*** Stored data ***

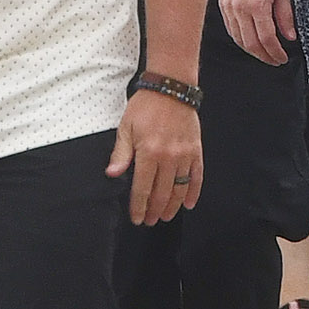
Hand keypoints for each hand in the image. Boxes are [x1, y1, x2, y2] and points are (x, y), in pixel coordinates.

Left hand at [111, 87, 205, 223]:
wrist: (171, 88)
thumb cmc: (146, 106)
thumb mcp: (126, 127)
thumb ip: (121, 153)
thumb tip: (112, 174)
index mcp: (148, 153)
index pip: (142, 189)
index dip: (139, 207)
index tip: (137, 218)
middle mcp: (168, 158)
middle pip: (161, 193)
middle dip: (155, 211)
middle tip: (150, 221)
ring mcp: (184, 155)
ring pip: (179, 189)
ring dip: (172, 206)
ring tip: (166, 216)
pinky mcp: (196, 151)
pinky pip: (196, 177)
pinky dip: (193, 192)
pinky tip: (188, 204)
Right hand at [218, 0, 292, 65]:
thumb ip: (285, 15)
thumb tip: (289, 35)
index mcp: (257, 3)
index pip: (267, 38)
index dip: (275, 53)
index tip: (281, 58)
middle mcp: (240, 7)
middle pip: (251, 44)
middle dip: (264, 56)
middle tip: (274, 60)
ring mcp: (229, 7)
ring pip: (238, 39)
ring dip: (251, 50)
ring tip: (264, 53)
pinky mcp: (222, 4)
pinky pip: (231, 29)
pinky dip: (240, 39)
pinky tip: (249, 40)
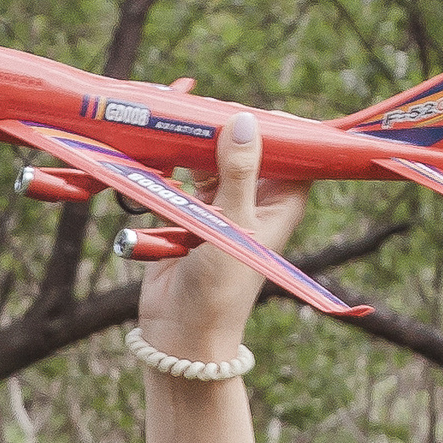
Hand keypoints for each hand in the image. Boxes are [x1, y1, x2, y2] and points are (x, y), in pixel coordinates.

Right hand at [137, 113, 313, 361]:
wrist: (180, 335)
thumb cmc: (219, 289)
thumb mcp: (233, 226)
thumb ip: (237, 172)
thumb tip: (243, 120)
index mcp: (282, 200)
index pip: (289, 145)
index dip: (271, 122)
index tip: (242, 107)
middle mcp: (254, 198)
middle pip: (244, 145)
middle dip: (222, 126)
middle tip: (198, 108)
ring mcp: (220, 205)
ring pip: (209, 157)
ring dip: (191, 142)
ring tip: (171, 121)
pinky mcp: (186, 213)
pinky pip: (178, 176)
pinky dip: (167, 163)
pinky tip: (153, 146)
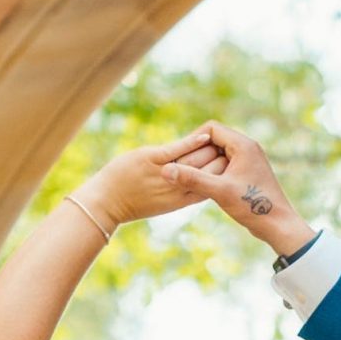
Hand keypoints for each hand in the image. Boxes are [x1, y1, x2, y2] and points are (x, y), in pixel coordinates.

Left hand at [72, 129, 225, 229]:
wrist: (106, 204)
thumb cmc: (132, 203)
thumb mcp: (163, 203)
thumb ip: (181, 192)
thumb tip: (196, 184)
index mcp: (181, 199)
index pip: (212, 186)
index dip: (225, 175)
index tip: (234, 166)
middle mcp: (177, 188)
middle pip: (209, 172)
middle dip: (223, 160)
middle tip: (234, 149)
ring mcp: (165, 173)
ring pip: (196, 159)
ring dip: (211, 148)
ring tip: (222, 139)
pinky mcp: (151, 159)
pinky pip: (178, 149)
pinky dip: (193, 141)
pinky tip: (206, 135)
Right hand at [164, 121, 314, 257]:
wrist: (279, 225)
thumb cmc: (253, 206)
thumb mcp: (219, 191)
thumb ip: (192, 179)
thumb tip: (165, 170)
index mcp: (243, 145)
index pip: (211, 128)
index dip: (192, 139)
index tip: (180, 155)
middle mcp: (248, 147)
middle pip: (215, 138)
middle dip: (198, 151)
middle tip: (182, 165)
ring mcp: (250, 159)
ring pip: (220, 152)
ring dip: (205, 161)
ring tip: (190, 175)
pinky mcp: (250, 172)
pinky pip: (227, 163)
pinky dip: (214, 170)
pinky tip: (205, 184)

*** End of Stored data ***

_Problem details_
Find each line above with the string "Right", then report how many there are. Write only the number.

_Answer for this exercise_
3